• Required action
Determine the number of lines in the data below that hold "shift"; give nothing but that number.

• Data extracts
• • • • • • •
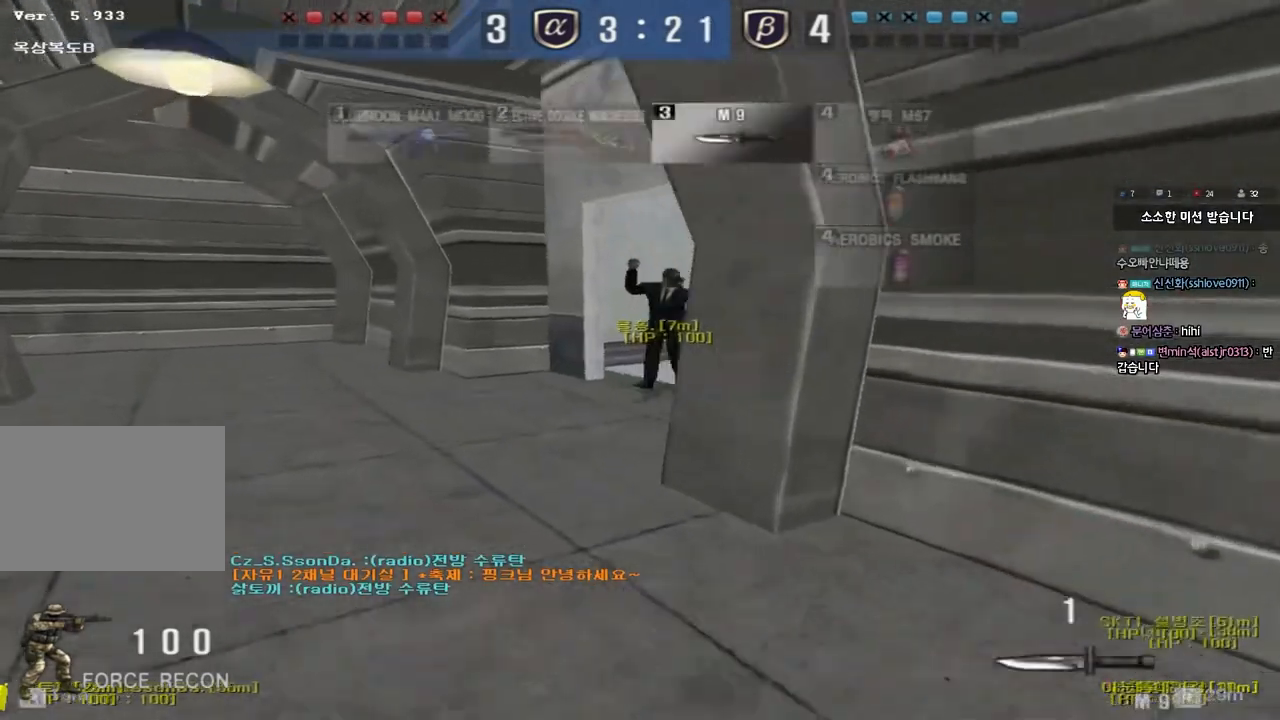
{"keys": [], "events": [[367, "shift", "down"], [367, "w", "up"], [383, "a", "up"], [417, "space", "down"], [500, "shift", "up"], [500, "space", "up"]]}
• • • • • • •
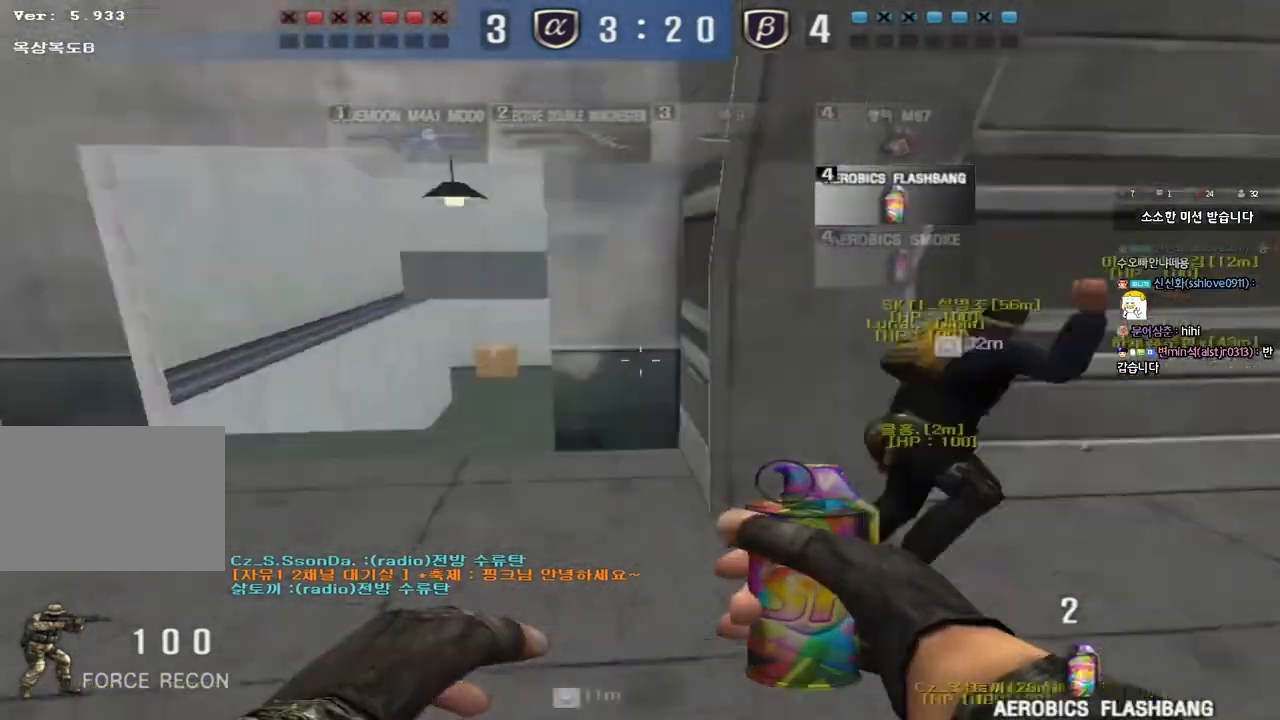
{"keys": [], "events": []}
• • • • • • •
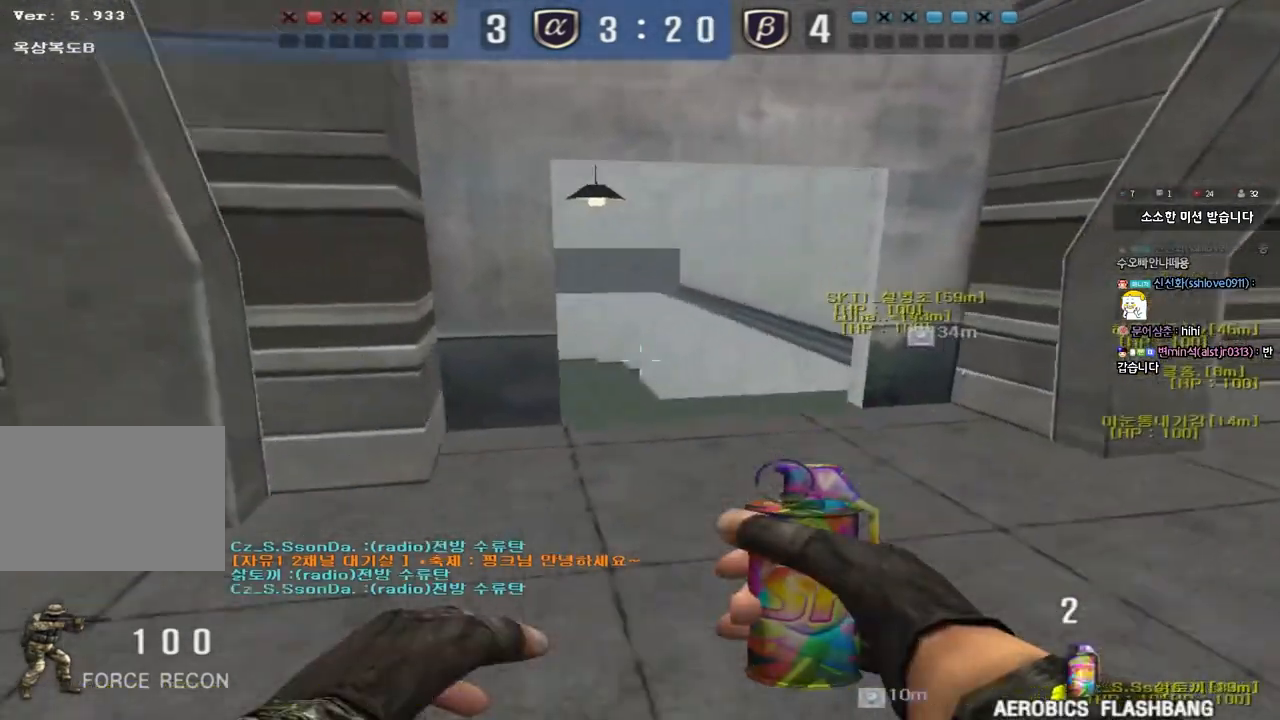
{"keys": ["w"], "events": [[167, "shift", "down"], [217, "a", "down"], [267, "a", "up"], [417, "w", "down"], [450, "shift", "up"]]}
• • • • • • •
• Response area
2